[quote=“SigmaDeltaRob”]
They seem to absolutely detest dynamic linking :-\ It’d not be hard to make JUCE a dll, but the problem is once you want to use it in an app via mingw/gcc, they want the lib to be statically linked.[/quote]
I got dynamic linking working.
I used the dll for SQLite (which is a superb lightweight sql database if anyone wants one). All I needed to do was create a header file for the dll, as such:
[code]#ifndef SQLITE3_H
extern “C” {
typedef struct sqlite3 sqlite3;
const char* __declspec(dllimport) sqlite3_libversion(void);
int __declspec(dllimport) sqlite3_close(sqlite3*);
int __declspec(dllimport) sqlite3_open(const char*, sqlite3**);
}[/code]
and include it in my main app. I then simply added “-L. -lsqlite3” to the linker properties and I could successfully open and close a database.
The excutable size remained at just 20k, so there was no risk that the sqlite3.dll file had just been glommed into the exe.
Trying it with wininet.dll or msvf32.dll (or whatever its called), is a bit more challenging… I got all sorts of weird runtime bugs once I got it to compile. Mostly memory leaks.
[quote=“SigmaDeltaRob”]Yep. Been there, done that :-\
Trying it with wininet.dll or msvf32.dll (or whatever its called), is a bit more challenging… I got all sorts of weird runtime bugs once I got it to compile. Mostly memory leaks.[/quote]
What functions specifically are you trying to export from these dlls?
[quote=“valley”][quote=“SigmaDeltaRob”]Yep. Been there, done that :-\
Trying it with wininet.dll or msvf32.dll (or whatever its called), is a bit more challenging… I got all sorts of weird runtime bugs once I got it to compile. Mostly memory leaks.[/quote]
What functions specifically are you trying to export from these dlls?[/quote]
Id have to go break it again to figure it out… trying to see if borland works atm.
[quote=“SigmaDeltaRob”]I just downloaded this 300+ mb file, fooled with borland’s “account” crap…
to find out…
it uses MinGW.
grrr. perhaps it’s more friendly interface for it though.[/quote]

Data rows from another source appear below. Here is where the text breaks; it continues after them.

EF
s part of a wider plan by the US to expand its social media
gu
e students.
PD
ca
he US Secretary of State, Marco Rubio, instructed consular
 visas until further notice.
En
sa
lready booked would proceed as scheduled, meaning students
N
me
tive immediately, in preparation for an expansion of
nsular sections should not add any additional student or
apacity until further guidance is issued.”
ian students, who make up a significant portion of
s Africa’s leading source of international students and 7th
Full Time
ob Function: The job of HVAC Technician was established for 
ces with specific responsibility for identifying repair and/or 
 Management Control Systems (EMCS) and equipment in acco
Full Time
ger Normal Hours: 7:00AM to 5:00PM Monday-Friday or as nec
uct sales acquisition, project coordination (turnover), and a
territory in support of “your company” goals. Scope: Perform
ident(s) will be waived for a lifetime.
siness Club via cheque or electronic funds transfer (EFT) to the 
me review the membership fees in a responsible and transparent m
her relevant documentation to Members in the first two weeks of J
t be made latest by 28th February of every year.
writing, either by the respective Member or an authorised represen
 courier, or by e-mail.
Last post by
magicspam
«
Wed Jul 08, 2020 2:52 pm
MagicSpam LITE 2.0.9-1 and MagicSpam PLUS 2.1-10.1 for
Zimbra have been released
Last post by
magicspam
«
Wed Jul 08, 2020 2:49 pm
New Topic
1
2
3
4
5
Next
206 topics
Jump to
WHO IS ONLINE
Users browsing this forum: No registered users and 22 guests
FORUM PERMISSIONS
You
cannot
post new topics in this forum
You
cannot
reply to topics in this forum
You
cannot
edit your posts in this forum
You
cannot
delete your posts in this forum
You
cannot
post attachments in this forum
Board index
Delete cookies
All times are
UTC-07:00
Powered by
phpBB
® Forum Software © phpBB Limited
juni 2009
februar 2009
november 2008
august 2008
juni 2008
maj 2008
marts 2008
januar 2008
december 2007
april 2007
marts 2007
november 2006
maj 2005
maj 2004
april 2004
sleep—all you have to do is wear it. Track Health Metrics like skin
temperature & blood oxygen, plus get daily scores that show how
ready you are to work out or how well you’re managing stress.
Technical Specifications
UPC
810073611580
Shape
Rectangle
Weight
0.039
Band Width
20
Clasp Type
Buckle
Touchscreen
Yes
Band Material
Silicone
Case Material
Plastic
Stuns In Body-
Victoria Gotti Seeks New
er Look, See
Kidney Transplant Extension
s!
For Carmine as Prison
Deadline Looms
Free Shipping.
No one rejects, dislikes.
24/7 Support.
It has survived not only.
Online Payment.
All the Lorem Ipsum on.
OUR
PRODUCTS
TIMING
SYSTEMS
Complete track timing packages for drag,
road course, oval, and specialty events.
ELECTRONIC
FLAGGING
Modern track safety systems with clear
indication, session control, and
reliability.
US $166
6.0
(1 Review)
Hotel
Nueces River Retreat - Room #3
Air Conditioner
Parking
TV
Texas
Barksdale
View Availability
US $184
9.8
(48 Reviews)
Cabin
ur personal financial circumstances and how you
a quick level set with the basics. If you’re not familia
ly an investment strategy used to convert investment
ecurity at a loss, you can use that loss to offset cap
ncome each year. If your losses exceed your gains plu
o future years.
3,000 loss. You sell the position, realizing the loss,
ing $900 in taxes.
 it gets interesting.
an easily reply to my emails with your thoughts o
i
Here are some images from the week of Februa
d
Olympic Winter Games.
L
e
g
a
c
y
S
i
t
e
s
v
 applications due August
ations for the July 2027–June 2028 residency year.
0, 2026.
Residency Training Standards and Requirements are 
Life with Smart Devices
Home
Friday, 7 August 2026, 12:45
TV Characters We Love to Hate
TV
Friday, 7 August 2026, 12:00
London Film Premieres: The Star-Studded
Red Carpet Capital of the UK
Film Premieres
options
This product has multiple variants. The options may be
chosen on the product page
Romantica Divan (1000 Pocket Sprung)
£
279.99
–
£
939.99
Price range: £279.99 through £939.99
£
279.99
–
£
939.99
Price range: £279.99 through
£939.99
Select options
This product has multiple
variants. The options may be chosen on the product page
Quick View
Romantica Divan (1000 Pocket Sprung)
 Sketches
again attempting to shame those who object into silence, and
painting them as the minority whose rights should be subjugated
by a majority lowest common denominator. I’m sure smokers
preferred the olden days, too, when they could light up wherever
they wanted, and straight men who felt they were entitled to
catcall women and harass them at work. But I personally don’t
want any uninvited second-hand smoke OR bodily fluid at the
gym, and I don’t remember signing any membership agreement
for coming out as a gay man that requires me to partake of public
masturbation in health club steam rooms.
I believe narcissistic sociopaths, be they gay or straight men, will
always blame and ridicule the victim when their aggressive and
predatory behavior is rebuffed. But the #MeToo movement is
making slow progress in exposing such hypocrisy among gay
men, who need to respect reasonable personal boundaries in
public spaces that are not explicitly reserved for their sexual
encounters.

MinGW is one option… but by defautl it actually uses the Borland C++ Builder compiler. That is the one that spews all the errors… while mingw gets pretty far (for obvious reasons).
Maybe you can figure out how to make it compile with the borland compiler… I’ve tried all day with lno success.
Just had a go with the Borland compiler - what a piece of crap!
I’ll put some fixes in so that the next release of juce builds with it, but I’m not impressed by some of the stuff it refuses to compile - I mean, people actually pay money for this thing??